On Wed, 2 Nov 2011, Riccardo (Jack) Lucchetti wrote:
On Tue, 1 Nov 2011, Allin Cottrell wrote:
> (b) Row and/or column names are attached to the gretl_matrix struct
> itself, rather than the wrapper. That is more plausible, but I still
> don't like it much. The extra memory required for an empty
> gretl_matrix would only be two pointers (8 bytes on a 32-bit system)
> but it represents additional complexity that I'd prefer to keep out
> of what is in concept a mathematical type.
I agree: matrices should stay as lean-and-mean as possible.
Besides, there is the possibility of achieving Artur's
original aim in Hansl, albeit in a way that most people will
find a bit convoluted: here's two ways to do it [...]
Thanks, Jack. These functions nicely illustrate what you can
do with bundles.
But after some more thinking I think I may have come up with a
solution to the matrix column/row names issue which satisfies
the "lean and mean" criterion as well as allowing a simple way
to return decorated matrices from functions.

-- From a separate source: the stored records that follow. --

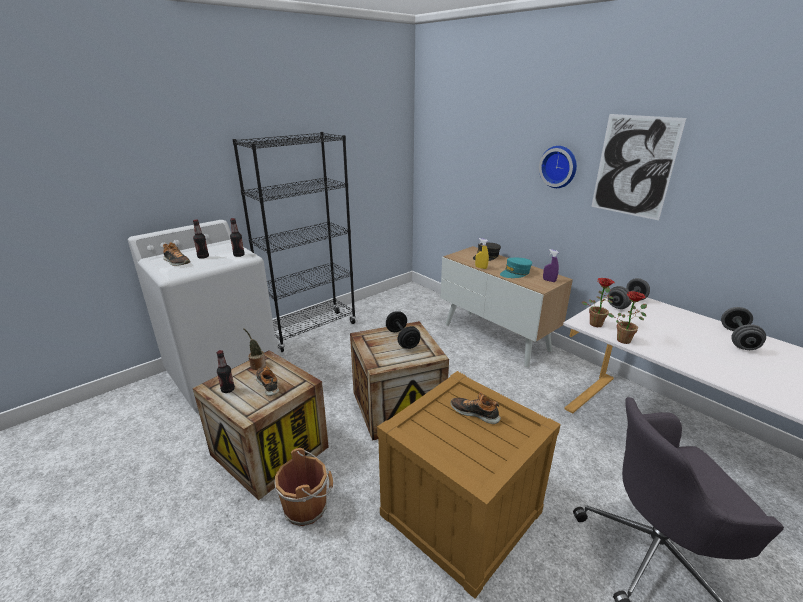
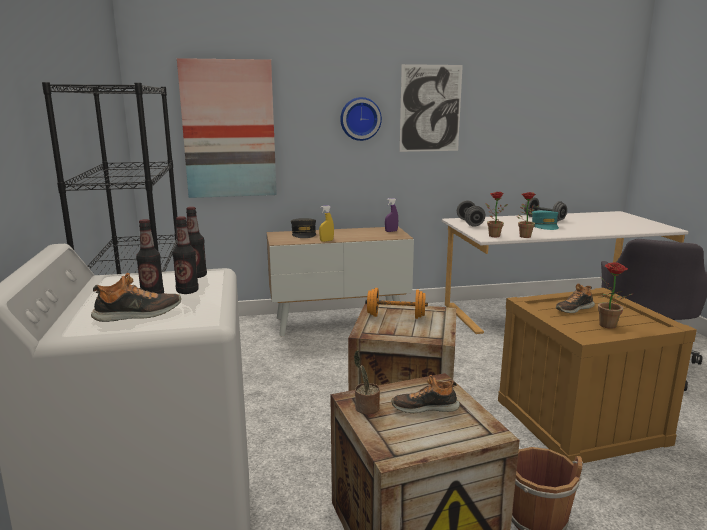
camera: 60 degrees left, 10 degrees down
bottle [217,350,235,393] -> bottle moved to [173,216,199,294]
black dumbbell [386,311,420,349] -> orange dumbbell [365,288,428,319]
turquoise cap [500,258,532,278] -> turquoise cap moved to [532,210,559,230]
none -> picture [177,58,277,198]
none -> potted plant [598,262,632,329]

The thing is, we already have some "metadata" in the
gretl_matrix struct, namely the two integer members "t1" and
"t2". These are bloat from the point of view of pure matrix
arithmetic, but gretl needs them in many contexts for keeping
track of the alignment between matrices and series. My new
idea is this:
Remove t1 and t2 as members of gretl_matrix and replace them
with a single pointer member (so gretl_matrix becomes leaner
by 4 bytes). This pointer member is just NULL by default, but
one it's allocated it has space to record t1 and t2, as well
as column and/or row names if wanted.
The metadata struct that can be allocated on a gretl_matrix is
a private thing that lives in gretl_matrix.c. Anything you
want to do with it (get/set t1, t2 or names) you do via
accessor functions -- and the "set" accessors take care of
allocating the storage as needed.
I'm not committing this change just yet since it needs more
testing, but I'm hopeful it'll do the job.